We value self-reliance and striving to better one’s circumstances. That’s why education is important to us -– it helps people get jobs, be independent and contribute to society. Our reward is knowing that our efforts will make a positive difference in people’s lives.
We like to focus on education that brings people practical opportunities for persons to advance. We’ve provided support to help students at community colleges, for example, and found it very rewarding. Then we discovered the nursing program at Dominican and realized how powerful it could be in bringing jobs and a higher quality of life to so many people who hadn’t had such opportunities before.
So giving at Dominican represented an investment for you?
Some people look at philanthropy as giving to an organization to help it meet its needs. We take a different view. Donors like us have a goal in mind, then seek an organizational partner who can help them achieve it.

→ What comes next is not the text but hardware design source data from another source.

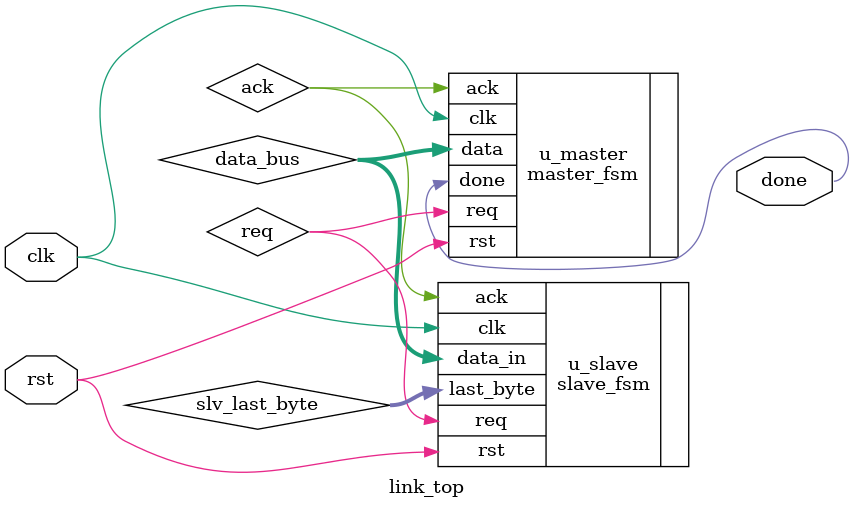
<source format=v>


module link_top(
  input  wire clk,
  input  wire rst,   
  output wire done
);
  wire req, ack;
  wire [7:0] data_bus;
  wire [7:0] slv_last_byte; 

  master_fsm u_master(
    .clk (clk),
    .rst (rst),
    .ack (ack),
    .req (req),
    .data(data_bus),
    .done(done)
  );

  slave_fsm u_slave(
    .clk      (clk),
    .rst      (rst),
    .req      (req),
    .data_in  (data_bus),
    .ack      (ack),
    .last_byte(slv_last_byte)
  );
endmodule

</source>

We saw giving to Dominican as a way to achieve outcomes that were important to us.
Have you been pleased with the results?
Because the university has a small endowment, it relies on generous friends to innovate and grow. Philanthropy is highly valued at Dominican, so a contribution here has a bigger impact than it might somewhere else.
Would you recommend Dominican to others who invest philanthropically?
President Donna M. Carroll has a remarkable ability to implement a growth strategy. We’ve worked with lots of startups, and we were extremely impressed with the university’s ability to build an accredited nursing program in such a short period of time.
What device would you offer to those considering a gift to Dominican?
Look for giving opportunities that suit your interests but also enhance the long-term vitality of the university. Working with Dominican has been very satisfying for us. The College of Health Sciences will launch students into careers that many of them might only have dreamt of, and it feels good to know that the college provides more financial stability for the university and advance its mission. It’s a win for everyone.